EXERCISE INPUT>
_ _ _ _ _ _ _

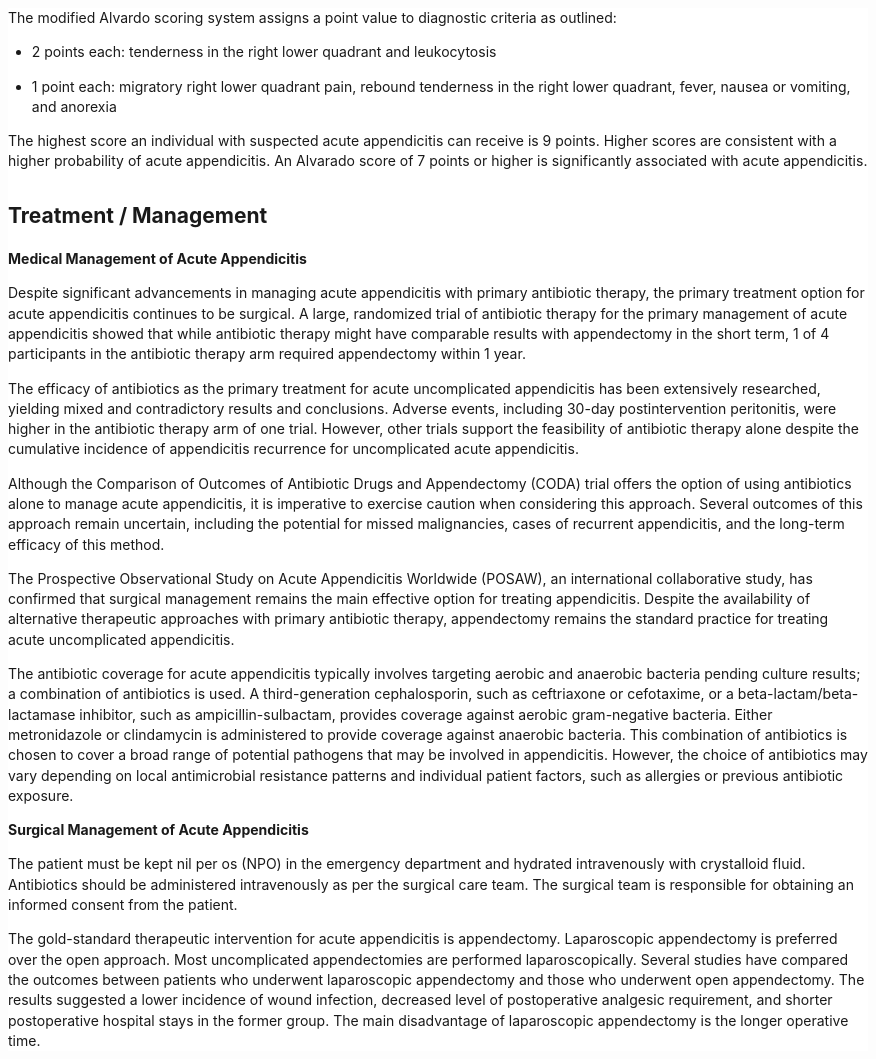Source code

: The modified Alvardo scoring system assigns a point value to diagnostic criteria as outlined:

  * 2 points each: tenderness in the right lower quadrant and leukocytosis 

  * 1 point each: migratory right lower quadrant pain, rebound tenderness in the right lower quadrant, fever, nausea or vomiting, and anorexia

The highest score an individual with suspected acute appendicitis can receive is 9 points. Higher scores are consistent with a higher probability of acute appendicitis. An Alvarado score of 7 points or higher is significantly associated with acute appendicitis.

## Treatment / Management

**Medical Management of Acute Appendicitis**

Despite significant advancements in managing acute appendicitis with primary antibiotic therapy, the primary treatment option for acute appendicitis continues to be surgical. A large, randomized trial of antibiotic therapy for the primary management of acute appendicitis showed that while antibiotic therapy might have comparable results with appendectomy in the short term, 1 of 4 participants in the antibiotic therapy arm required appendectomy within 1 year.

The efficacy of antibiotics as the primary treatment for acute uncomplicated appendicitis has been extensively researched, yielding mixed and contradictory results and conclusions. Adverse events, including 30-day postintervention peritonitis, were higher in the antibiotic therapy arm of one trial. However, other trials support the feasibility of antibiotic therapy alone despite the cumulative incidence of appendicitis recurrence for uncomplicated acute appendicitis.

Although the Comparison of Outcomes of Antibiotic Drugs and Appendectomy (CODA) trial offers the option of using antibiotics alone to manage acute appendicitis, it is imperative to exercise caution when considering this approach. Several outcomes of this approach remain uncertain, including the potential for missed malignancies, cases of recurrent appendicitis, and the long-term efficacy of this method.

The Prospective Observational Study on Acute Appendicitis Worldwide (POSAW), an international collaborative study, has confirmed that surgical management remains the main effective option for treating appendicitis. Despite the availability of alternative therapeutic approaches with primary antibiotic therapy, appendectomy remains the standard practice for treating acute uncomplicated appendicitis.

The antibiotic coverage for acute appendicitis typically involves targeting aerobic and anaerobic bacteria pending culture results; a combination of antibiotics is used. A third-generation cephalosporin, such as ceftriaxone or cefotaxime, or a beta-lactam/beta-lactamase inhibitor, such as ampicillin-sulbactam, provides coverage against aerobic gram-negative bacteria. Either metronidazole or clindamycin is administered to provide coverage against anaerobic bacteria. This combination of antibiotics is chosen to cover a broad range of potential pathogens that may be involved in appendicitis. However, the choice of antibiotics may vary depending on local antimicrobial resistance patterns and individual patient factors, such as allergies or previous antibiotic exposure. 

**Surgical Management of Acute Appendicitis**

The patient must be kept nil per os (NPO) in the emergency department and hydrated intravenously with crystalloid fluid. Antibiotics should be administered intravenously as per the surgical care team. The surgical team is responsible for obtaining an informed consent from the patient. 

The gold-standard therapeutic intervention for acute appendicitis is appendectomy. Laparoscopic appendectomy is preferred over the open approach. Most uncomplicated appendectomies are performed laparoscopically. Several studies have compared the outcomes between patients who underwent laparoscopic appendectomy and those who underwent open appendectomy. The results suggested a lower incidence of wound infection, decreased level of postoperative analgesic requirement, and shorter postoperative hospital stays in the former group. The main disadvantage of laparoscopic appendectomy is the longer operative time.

_ _ _ _ _ _ _

PROBLEM STATEMENT> Every line in the entries above that has the word "tenderness" should be identified and copied.

ANSWER SECTION>
  * 2 points each: tenderness in the right lower quadrant and leukocytosis 
  * 1 point each: migratory right lower quadrant pain, rebound tenderness in the right lower quadrant, fever, nausea or vomiting, and anorexia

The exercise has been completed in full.